By 
Source: www.cnn.com, January 2023


New YorkCNN — 

Last year was dominated by scary headlines about crushing inflation, super-sized interest rate hikes and mounting recession fears.

It was a brutal period for the stock market, with roughly one-fifth of the value of the S&P 500 vanishing and the Nasdaq dropping by more than one-third. All three major US markets suffered their worst years — by far — since 2008.

And yet now that 2022 is over, there are clear bright spots in this economy that offer hope 2023 will not be the year the next recession begins.

Historic jobs recovery

Hiring remains surprisingly resilient. The economy added a robust 263,000 jobs in November, and the unemployment rate is just 3.7% — down dramatically from nearly 15% in the spring of 2020.

This is just a touch above the half-century low that was tied earlier this year. Although major tech and media companies including Amazon, Twitter and Meta have laid off thousands of workers, initial jobless claims remain low. And new numbers published last week show first-time applications for unemployment benefits edged up to 225,000. That’s still low historically and almost exactly where jobless claims were a year ago, long before recession fears emerged.

“This is one reason to the be optimistic the economy could skirt a recession,” Moody’s Analytics chief economist Mark Zandi told CNN on Thursday. “Without mass layoffs, it’s unlikely consumers will stop spending and the economy suffer a downturn.”

Inflation is cooling

The cost of living is still way too high, but the rate of inflation appears to have peaked.

Consumer prices soared by 7.1% year-over-year in November. At almost any other point in the past 40 years, that would be alarmingly high. But this marked the fifth-straight month of improvement and a significant cooldown from 9.1% in June. It’s also the lowest annual inflation rate in nearly a year.

If this trend continues, it could significantly lower the risk of a recession. But if inflation remains well above the Federal Reserve’s 2% target, that would be problematic.

Gas prices have plunged

The No. 1 headache for consumers for much of this year has eased considerably.

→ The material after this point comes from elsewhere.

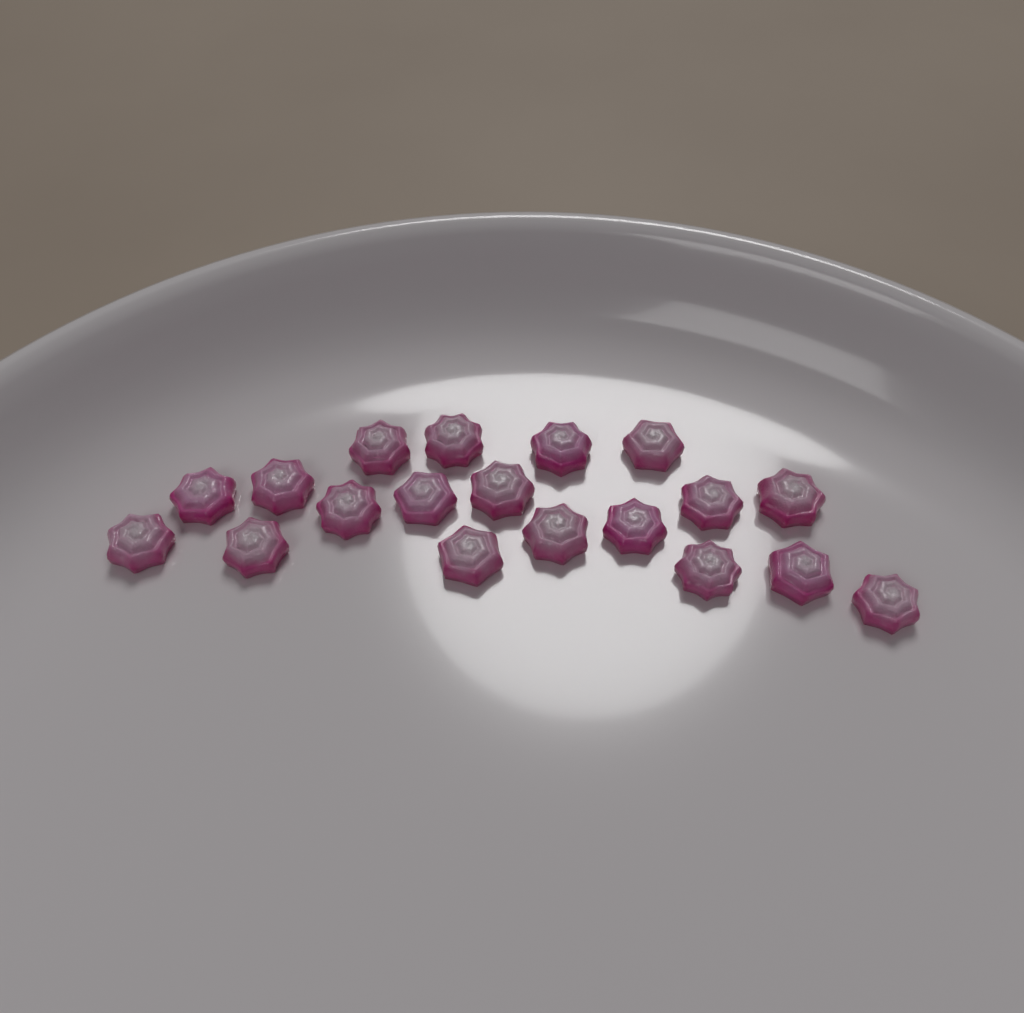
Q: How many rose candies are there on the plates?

After spiking above $5 a gallon for the first time ever in June, gas prices have plunged. The national average for regular gasoline recently dropped to $3.10 a gallon, an 18-month low, though it has crept higher in recent days to about $3.22 a gallon.

Gas prices are expected to climb again this spring and summer but, for now at least, experts are not forecasting a return to $5 a gallon.

Real wages are heating up

For much of the past year, wages have been hot but inflation has been hotter.

That means adjusted for inflation, paychecks have been shrinking.

But that trend has begun to reverse, at least when measured on a monthly basis. Real wages have been growing faster than consumer prices, a significant shift that could give consumers firepower to keep spending next year.

The Fed won’t hike to the moon

The Fed’s war on inflation is the reason the risk of a recession is significant. The central bank is effectively slamming the brakes on the economy.

The spike in borrowing costs has already set off a deep slump in the housing market, the most interest rate-sensitive part of the economy.

The fear is that the Fed will eventually overdo it, raising rates so high and keeping them there for so long that it causes a recession — if the Fed hasn’t already done that.

But Fed officials have signaled they could be ready to pause their inflation-fighting campaign late in the winter or early in the spring.

Federal Reserve Chairman Jerome Powell has made it clear the Fed isn’t anywhere near ready to hit the gas on the economy by cutting rates. But just removing its foot from the brake would be a positive.